Pressed Juicery is located at 201 North Larchmont Boulevard, Los Angeles, CA, (323) 609-3903
The chocolate chip cookie and walnut milk at Goldie's (Photo by Krista Simmons/LAist)
Cookies and Milk at Goldie's
Forking over $10 for a cookie and a glass of milk won't completely break the bank, and these sweet treats are worth it. This Mid-City restaurant ups the ante by making walnut milk in-house, and serves their giant cookies warm, straight out of the oven. The rich, creamy milk would taste even more decadent spiked with nocino, an Italian liquor made from green walnuts, but a shot of bourbon might do the trick too, if you're after a night cap.

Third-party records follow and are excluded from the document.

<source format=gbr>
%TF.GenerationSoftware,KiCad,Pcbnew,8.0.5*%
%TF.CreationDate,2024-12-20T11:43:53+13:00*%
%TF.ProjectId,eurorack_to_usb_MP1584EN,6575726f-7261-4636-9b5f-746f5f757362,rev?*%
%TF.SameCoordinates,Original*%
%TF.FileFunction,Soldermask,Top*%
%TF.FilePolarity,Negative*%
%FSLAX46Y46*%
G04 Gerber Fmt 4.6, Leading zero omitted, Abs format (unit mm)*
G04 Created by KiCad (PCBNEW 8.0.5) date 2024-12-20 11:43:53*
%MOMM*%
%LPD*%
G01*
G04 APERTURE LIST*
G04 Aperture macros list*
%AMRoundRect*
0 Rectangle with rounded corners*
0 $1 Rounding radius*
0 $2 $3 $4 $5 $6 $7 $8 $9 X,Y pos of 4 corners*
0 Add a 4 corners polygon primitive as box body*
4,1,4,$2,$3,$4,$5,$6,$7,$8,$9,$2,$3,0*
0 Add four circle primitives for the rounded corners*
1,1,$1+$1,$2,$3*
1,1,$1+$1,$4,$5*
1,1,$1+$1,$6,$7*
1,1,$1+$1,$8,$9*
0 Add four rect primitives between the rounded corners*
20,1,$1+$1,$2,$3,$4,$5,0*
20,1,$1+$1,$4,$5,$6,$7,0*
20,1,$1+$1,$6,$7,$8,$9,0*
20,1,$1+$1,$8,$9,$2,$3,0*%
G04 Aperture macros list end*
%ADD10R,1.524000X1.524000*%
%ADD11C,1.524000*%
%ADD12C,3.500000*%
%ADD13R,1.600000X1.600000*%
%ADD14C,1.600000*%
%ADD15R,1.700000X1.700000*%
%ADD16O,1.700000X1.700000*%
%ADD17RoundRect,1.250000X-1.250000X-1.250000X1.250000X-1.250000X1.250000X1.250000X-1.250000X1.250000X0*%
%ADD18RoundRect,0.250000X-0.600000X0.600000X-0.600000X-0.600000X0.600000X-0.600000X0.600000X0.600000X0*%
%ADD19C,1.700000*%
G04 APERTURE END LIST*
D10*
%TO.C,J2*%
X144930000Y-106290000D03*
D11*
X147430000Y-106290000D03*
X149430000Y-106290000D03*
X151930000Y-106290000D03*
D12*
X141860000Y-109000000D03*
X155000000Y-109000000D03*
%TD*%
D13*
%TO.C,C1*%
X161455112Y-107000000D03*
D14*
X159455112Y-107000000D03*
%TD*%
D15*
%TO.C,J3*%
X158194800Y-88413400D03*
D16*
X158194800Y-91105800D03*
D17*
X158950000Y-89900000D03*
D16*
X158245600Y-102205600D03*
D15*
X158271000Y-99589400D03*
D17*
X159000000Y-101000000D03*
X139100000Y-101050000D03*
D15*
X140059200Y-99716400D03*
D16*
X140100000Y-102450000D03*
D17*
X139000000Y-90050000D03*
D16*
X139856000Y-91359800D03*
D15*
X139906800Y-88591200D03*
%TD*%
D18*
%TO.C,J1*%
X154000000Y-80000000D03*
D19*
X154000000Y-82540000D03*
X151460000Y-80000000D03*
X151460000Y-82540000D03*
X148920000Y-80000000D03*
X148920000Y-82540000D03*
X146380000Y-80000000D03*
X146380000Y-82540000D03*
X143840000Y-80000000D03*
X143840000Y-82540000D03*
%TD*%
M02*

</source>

Goldie's is located at 8422 West 3rd Street, Mid-City, (323) 677-2470
Spot prawn corn dogs at Malibu Pier Restaurant & Bar (Photo courtesy of Malibu Pier Restaurant)
Spot Prawn Corn Dogs at Malibu Pier Restaurant & Bar
Chef Jason Fullilove puts and upscale spin on carnival fare at this seaside restaurant, making spot prawn corn dogs served with violet mustard. The delicious locally-caught seafood is served with the head on, because any self-respecting, grownup knows that's where all the flavor is. The fried throwbacks go for $14 for a small order, and $22 for a full serving.

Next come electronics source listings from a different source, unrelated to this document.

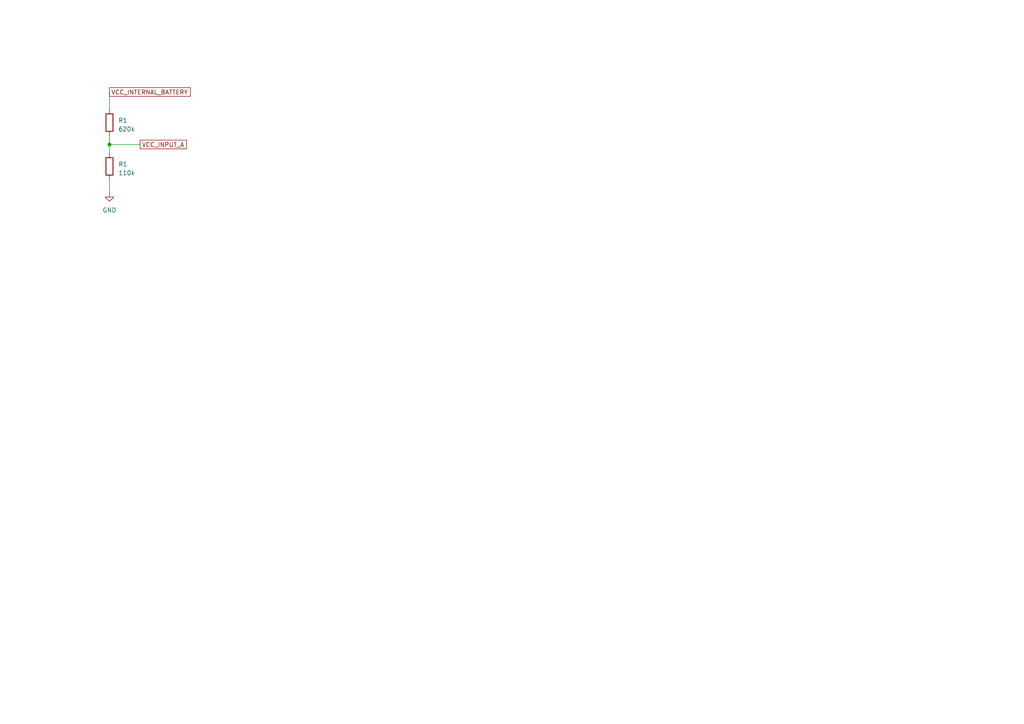
<source format=kicad_sch>
(kicad_sch (version 20230121) (generator eeschema)

  (uuid 9f2d7cab-79e6-4076-b20d-d8c1b1010ee0)

  (paper "A4")

  

  (junction (at 31.75 41.91) (diameter 0) (color 0 0 0 0)
    (uuid 783760d2-8d45-4e3e-9a57-811b7c99e41d)
  )

  (wire (pts (xy 31.75 26.67) (xy 31.75 31.75))
    (stroke (width 0) (type default))
    (uuid 52ad95ec-7669-4304-b72f-c28b3def7980)
  )
  (wire (pts (xy 31.75 39.37) (xy 31.75 41.91))
    (stroke (width 0) (type default))
    (uuid 98b9cdd4-d2a5-4734-9225-a27259cfacf3)
  )
  (wire (pts (xy 31.75 41.91) (xy 31.75 44.45))
    (stroke (width 0) (type default))
    (uuid 9a2cfcf4-147c-4e2d-972b-1ab035add9c6)
  )
  (wire (pts (xy 31.75 52.07) (xy 31.75 55.88))
    (stroke (width 0) (type default))
    (uuid bb5eed74-f19d-4bb5-8230-05cb652b3bf8)
  )
  (wire (pts (xy 31.75 41.91) (xy 40.64 41.91))
    (stroke (width 0) (type default))
    (uuid dfdf42ca-8ad6-46d7-94a0-5ea9d462487c)
  )

  (global_label "VCC_INTERNAL_BATTERY" (shape passive) (at 31.75 26.67 0) (fields_autoplaced)
    (effects (font (size 1.27 1.27)) (justify left))
    (uuid d5948656-b002-4a17-9fa4-3a9088279c86)
    (property "Intersheetrefs" "${INTERSHEET_REFS}" (at 55.6788 26.67 0)
      (effects (font (size 1.27 1.27)) (justify left) hide)
    )
  )
  (global_label "VCC_INPUT_A" (shape passive) (at 40.64 41.91 0) (fields_autoplaced)
    (effects (font (size 1.27 1.27)) (justify left))
    (uuid f0fe65aa-c3b6-4aff-8363-e423443e50a2)
    (property "Intersheetrefs" "${INTERSHEET_REFS}" (at 54.5903 41.91 0)
      (effects (font (size 1.27 1.27)) (justify left) hide)
    )
  )

  (symbol (lib_id "power:GND") (at 31.75 55.88 0) (unit 1)
    (in_bom yes) (on_board yes) (dnp no) (fields_autoplaced)
    (uuid 20634ce5-aab7-4b4a-a99a-fd5c6f2a9eca)
    (property "Reference" "#PWR02" (at 31.75 62.23 0)
      (effects (font (size 1.27 1.27)) hide)
    )
    (property "Value" "GND" (at 31.75 60.96 0)
      (effects (font (size 1.27 1.27)))
    )
    (property "Footprint" "" (at 31.75 55.88 0)
      (effects (font (size 1.27 1.27)) hide)
    )
    (property "Datasheet" "" (at 31.75 55.88 0)
      (effects (font (size 1.27 1.27)) hide)
    )
    (pin "1" (uuid 774db3cd-3bb5-4836-8496-d987367ef474))
    (instances
      (project "motor_tracker"
        (path "/a8928dcf-7fea-46f0-8c15-a3fa49b43e6b/0c29d405-cd4c-45ef-9d08-777d8a682a5c"
          (reference "#PWR02") (unit 1)
        )
        (path "/a8928dcf-7fea-46f0-8c15-a3fa49b43e6b/4745bc3f-76af-44ad-82b6-7f666b13235d"
          (reference "#PWR025") (unit 1)
        )
        (path "/a8928dcf-7fea-46f0-8c15-a3fa49b43e6b/00a7dfb5-f91b-41af-916a-3d945a79f238"
          (reference "#PWR027") (unit 1)
        )
      )
    )
  )

  (symbol (lib_id "Device:R") (at 31.75 48.26 180) (unit 1)
    (in_bom yes) (on_board yes) (dnp no) (fields_autoplaced)
    (uuid 398d698e-4d0f-4302-bda7-4c31e5b87aeb)
    (property "Reference" "R1" (at 34.29 47.625 0)
      (effects (font (size 1.27 1.27)) (justify right))
    )
    (property "Value" "110k" (at 34.29 50.165 0)
      (effects (font (size 1.27 1.27)) (justify right))
    )
    (property "Footprint" "Resistor_SMD:R_0603_1608Metric_Pad0.98x0.95mm_HandSolder" (at 33.528 48.26 90)
      (effects (font (size 1.27 1.27)) hide)
    )
    (property "Datasheet" "~" (at 31.75 48.26 0)
      (effects (font (size 1.27 1.27)) hide)
    )
    (pin "1" (uuid 80d0b3ae-474b-41f6-8a67-ed49790860b3))
    (pin "2" (uuid 4ffa4bc6-27de-4a40-bb3b-42ad8f47114a))
    (instances
      (project "motor_tracker"
        (path "/a8928dcf-7fea-46f0-8c15-a3fa49b43e6b/0c29d405-cd4c-45ef-9d08-777d8a682a5c"
          (reference "R1") (unit 1)
        )
        (path "/a8928dcf-7fea-46f0-8c15-a3fa49b43e6b/4745bc3f-76af-44ad-82b6-7f666b13235d"
          (reference "R13") (unit 1)
        )
        (path "/a8928dcf-7fea-46f0-8c15-a3fa49b43e6b/00a7dfb5-f91b-41af-916a-3d945a79f238"
          (reference "R17") (unit 1)
        )
      )
    )
  )

  (symbol (lib_id "Device:R") (at 31.75 35.56 180) (unit 1)
    (in_bom yes) (on_board yes) (dnp no) (fields_autoplaced)
    (uuid 44a19092-9917-4bc5-916f-59e168c92740)
    (property "Reference" "R1" (at 34.29 34.925 0)
      (effects (font (size 1.27 1.27)) (justify right))
    )
    (property "Value" "620k" (at 34.29 37.465 0)
      (effects (font (size 1.27 1.27)) (justify right))
    )
    (property "Footprint" "Resistor_SMD:R_0603_1608Metric_Pad0.98x0.95mm_HandSolder" (at 33.528 35.56 90)
      (effects (font (size 1.27 1.27)) hide)
    )
    (property "Datasheet" "~" (at 31.75 35.56 0)
      (effects (font (size 1.27 1.27)) hide)
    )
    (pin "1" (uuid 43425a77-1081-44cd-9f52-91ddd65481c0))
    (pin "2" (uuid 48676e5d-9d3d-4e64-a7a1-d23477dc00bd))
    (instances
      (project "motor_tracker"
        (path "/a8928dcf-7fea-46f0-8c15-a3fa49b43e6b/0c29d405-cd4c-45ef-9d08-777d8a682a5c"
          (reference "R1") (unit 1)
        )
        (path "/a8928dcf-7fea-46f0-8c15-a3fa49b43e6b/4745bc3f-76af-44ad-82b6-7f666b13235d"
          (reference "R14") (unit 1)
        )
        (path "/a8928dcf-7fea-46f0-8c15-a3fa49b43e6b/00a7dfb5-f91b-41af-916a-3d945a79f238"
          (reference "R16") (unit 1)
        )
      )
    )
  )
)

</source>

Malibu Pier Restaurant & Bar is located at 23000 Pacific Coast Highway, Malibu, (310) 456-8820
Pop Tarts and Ho Ho's at Nickel Diner
Nickel Diner opened up in a dicey part of Downtown L.A. long before it was a cool thing to do, and their retro throwback diner is still running strong, serving up comfort foods with a gourmet twist. Their maple bacon donut is always a draw, but also worth noshing on are their flaky strawberry pop tarts and decadent dark chocolate ho-hos, made in house by chef/owner Monica May. Again, not as cheap as a box of Pop-Tarts on sale at the local bodega, but the ingredients are worth a splurge. Nearby Semisweet Bakery, owned by Sharlena Fong, the baker who opened Nickel, also does similar throwbacks too, if you're looking to do a nostalgic sweets tour of the area.